Yep, I’m retired and I’m having as much fun as I’ve ever had! But, I guess here I should define “retired” for someone who doesn’t know me personally: I’m “sharpening my pencil,” enjoying my golf, enjoying some travel and I’m still active in my local community. But most of all, I’m just a happy camper!

My best friend and golfing buddy of 20 years just retired this year after a full career as one of the premier ENT surgeons in Memphis at age 64. He is truly a happy with retirement. He quit with nothing planned for his coming years except travel, his mountain home, his kids and grandkids and enjoying life! After my last six years and knowing his personality, I would question his retiring without a pretty good plan for keeping his pencil sharp. Another of our golf buddies retired at 55 from the presidency of a publicly traded pharmaceutical company and today he is just beginning to miss not being picked up in a limo at the airport and traveling at the head of the entourage.

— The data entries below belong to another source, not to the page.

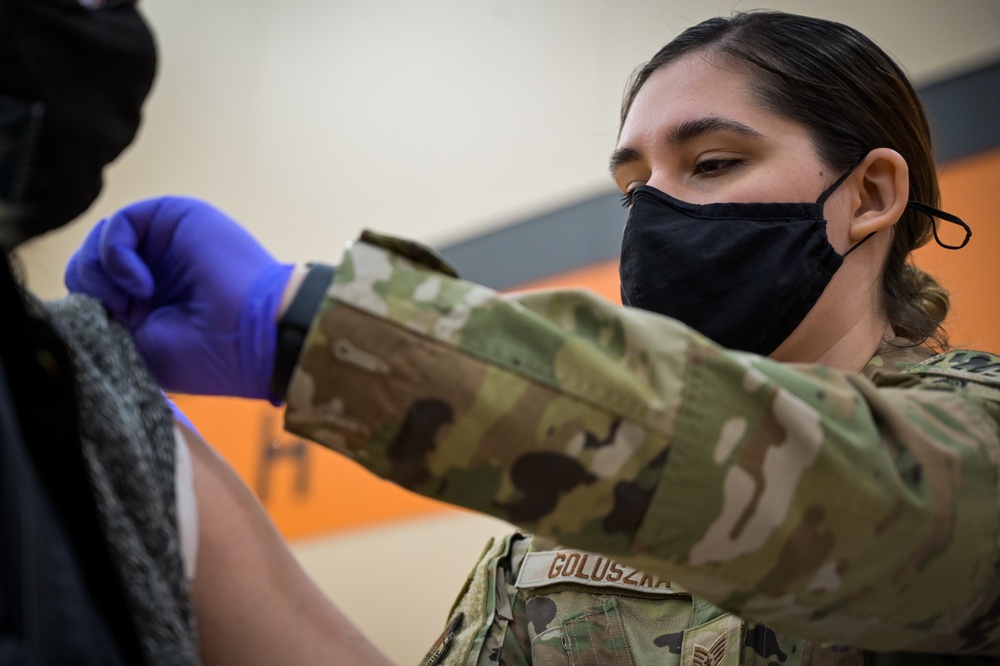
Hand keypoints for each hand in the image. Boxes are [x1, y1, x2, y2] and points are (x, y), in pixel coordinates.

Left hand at [65, 196, 293, 400]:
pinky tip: (141, 283)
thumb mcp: (137, 343)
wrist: (251, 339)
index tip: (115, 328)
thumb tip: (79, 289)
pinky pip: (118, 224)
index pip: (91, 284)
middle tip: (123, 314)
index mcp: (149, 297)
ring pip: (99, 240)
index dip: (89, 303)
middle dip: (92, 287)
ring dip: (104, 274)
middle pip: (89, 259)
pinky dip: (117, 255)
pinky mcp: (175, 216)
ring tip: (135, 301)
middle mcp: (157, 264)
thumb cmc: (204, 354)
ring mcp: (166, 239)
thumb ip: (103, 313)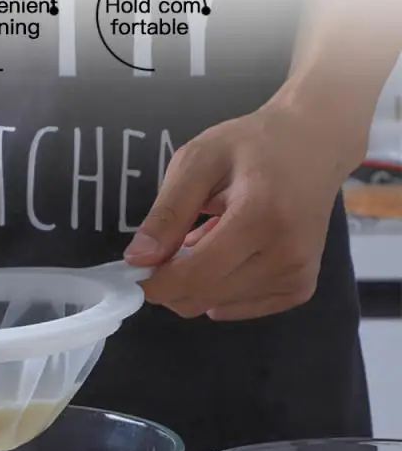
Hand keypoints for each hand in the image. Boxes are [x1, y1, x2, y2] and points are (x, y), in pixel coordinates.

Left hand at [123, 103, 350, 319]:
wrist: (316, 143)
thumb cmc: (253, 145)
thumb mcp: (199, 160)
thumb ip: (167, 211)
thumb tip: (137, 259)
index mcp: (260, 217)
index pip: (194, 275)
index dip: (155, 282)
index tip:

There are things retirees will miss — there are things I miss — but life changes (some good and some bad). I really miss seeing and visiting with the many friends I made in the pest control industry. I really miss not being in on the changing industry and not being at the center of it, but I sincerely don’t miss the lawsuits and other such problems. We all make choices and we suffer the problems and reap the benefits of our decisions. In the final analysis, I would offer that making a good plan for retirement is just as important as making a good business plan for the development of your business!